Smith saw it in a moment; he had been trapped. But it was too late. The match was made and the money was up; there was no chance to retrace, even if Smith had wanted. As a fact to his glory, however, he had no desire so to do.
“We're up against the Essleins, Bill,” Smith said to his trainer; “and it's all right. I didn't want to make a match with them, because I got their chickens queer. And if I'd fought them and won, I'd felt like I'd got their money queer; and that I couldn't stand. But this is different. We'll fight the Essleins now they're here, and 'if they can win over me, they're welcome.”
Then the main began. The first battle was short, sharp, deadly; and glorious for Smith. The Esslein chicken got a stab in the heart the first buckle. Smith smiled as his handler pulled his chicken's gaff out of its dead victim, and set it free.
The Smith entries won the second and third battle. Triumph rode on the glance of Smith, while the Esslein brows were bleak and dark.

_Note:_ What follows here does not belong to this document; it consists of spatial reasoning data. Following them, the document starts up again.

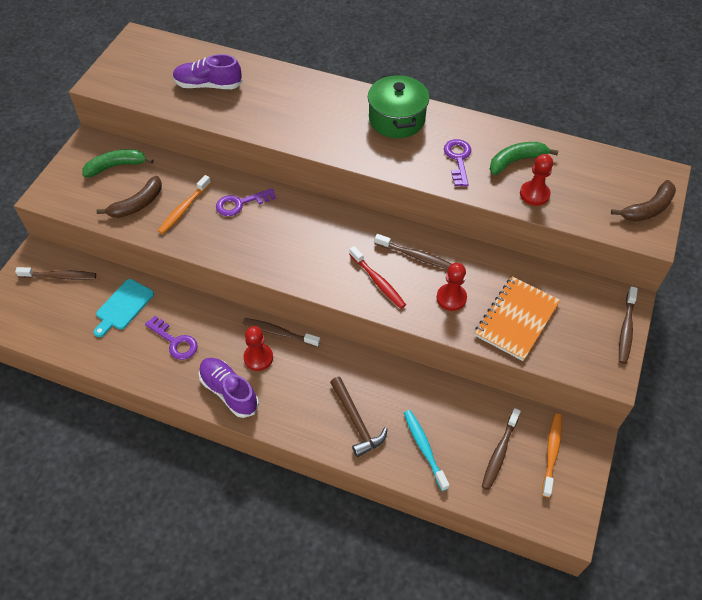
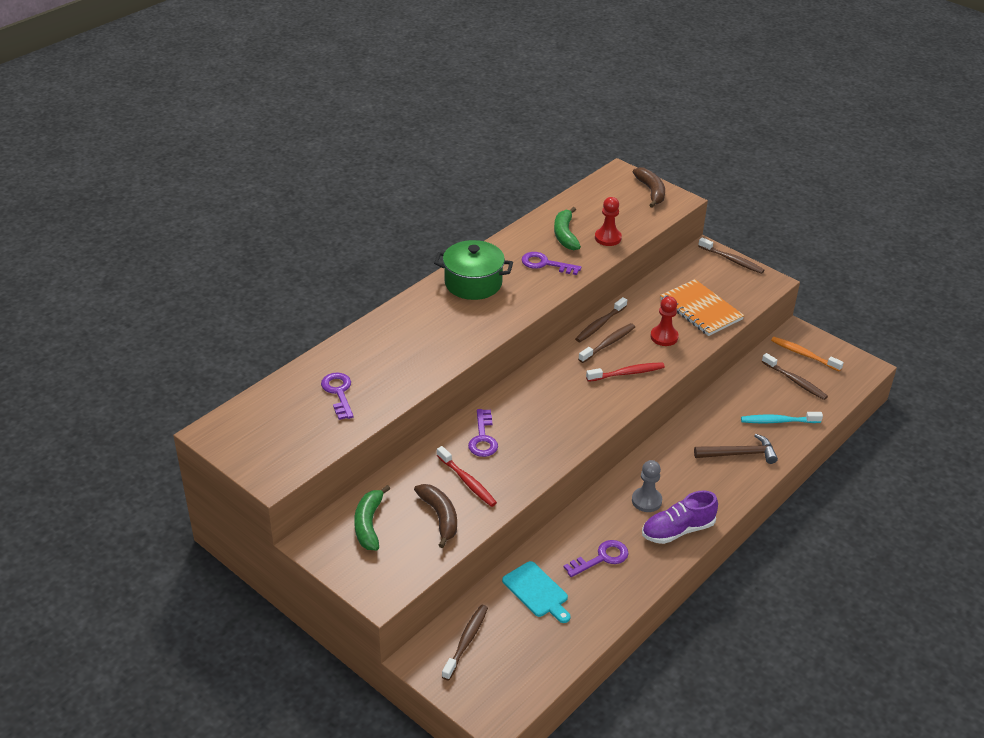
camera: 70 degrees left, 15 degrees down
orange toothbrush [158,175,211,234] -> red toothbrush [437,446,497,507]
purple shoe [173,54,243,89] -> purple key [321,373,354,420]
brown toothbrush [243,318,320,347] -> brown toothbrush moved to [575,297,627,342]
red pawn [243,326,273,371] -> grey pawn [632,460,662,512]

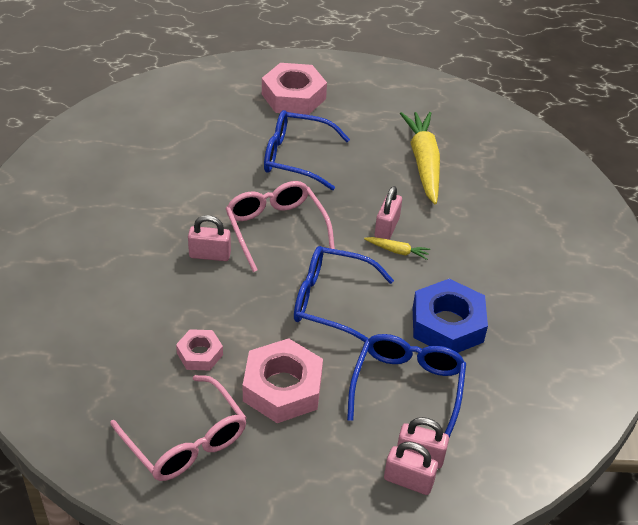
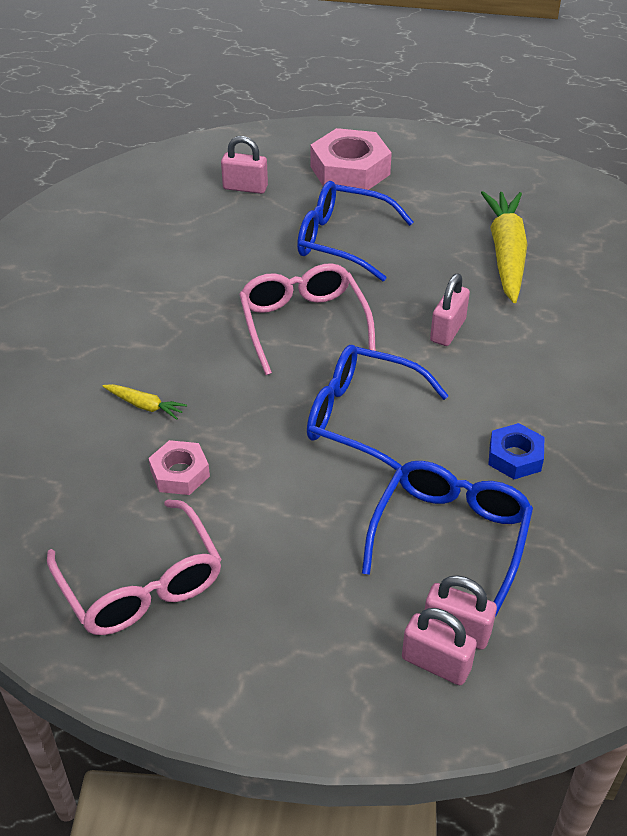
camera: 10 degrees right, 0 degrees up
pink padlock [188,215,231,261] -> pink padlock moved to [221,136,268,194]
pink nut [243,338,323,423] -> none
yellow carrot [364,237,430,260] -> yellow carrot moved to [102,384,187,420]
blue nut [413,279,488,353] -> blue nut [488,423,544,479], size x0.55

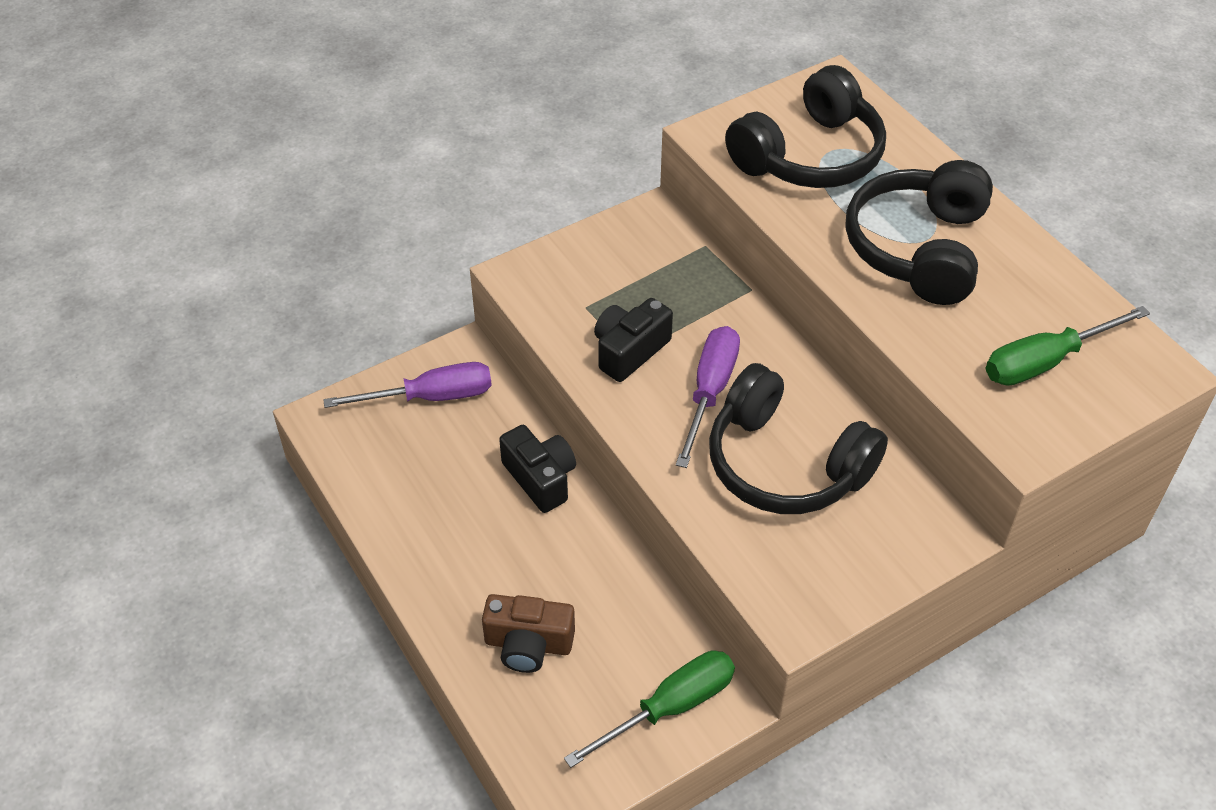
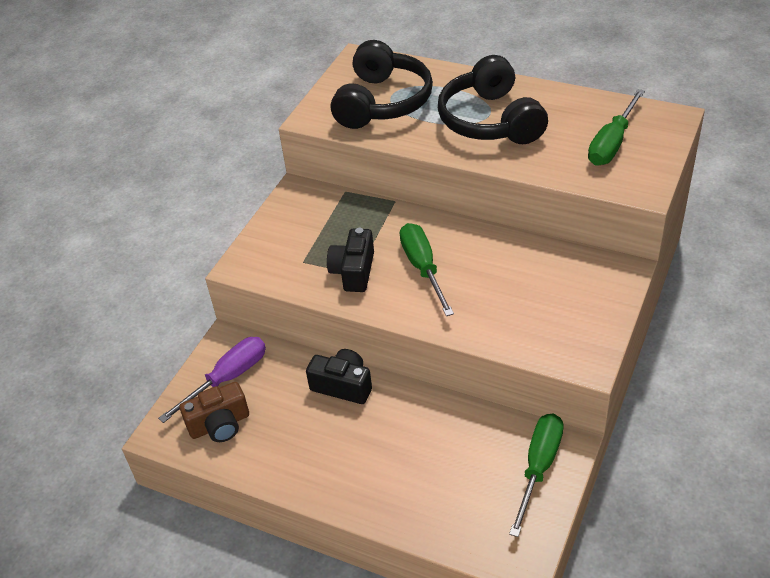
camera: 30 degrees left, 5 degrees down
brown camera [482,594,575,673] -> brown camera moved to [179,382,249,442]
purple screwdriver [676,326,740,468] -> green screwdriver [400,223,454,316]
black headphones [709,363,888,514] -> none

“Smith's got the 'Esslein Games,' sure!” was whispered about the pit.
In the fourth and fifth battles the tide ran the other way, the Esslein chickens killing their rivals. Each battle, for that matter, had so far been to the death.
The sixth battle went to Smith and the seventh to the Essleins. Thus it stood four for Smith to three for the Essleins, just before the eighth battle. It didn't look as if Smith could lose.
It was at this juncture so hopeful for the coops of Smith, that Smith did a foolish thing. Yielding to the appeals of his trainer, Smith let that worthy man put up a chicken of his own to face the Esslein entry for the eighth duel. It was a gorgeous shawl-neck that Smith's trainer produced; eye bright as a diamond, and beak like some arrow-head of jet. His legs looked as strong as a hod-carrier's. It was a horse to a hen, so everybody said, that the Esslein chicken,—which was but a small, indifferent bird,—would lose its life, the battle, and the main at one and the same time.
Popular conjecture was wrong, as popular conjecture often is. The Esslein chicken locked both gaffs through the shawl-neck's brain in the second buckle.
“That teaches me a lesson,” said Smith. “Hereafter should an angel come down from heaven and beg me to let him fight a chicken in a main of mine, I'll turn him down!”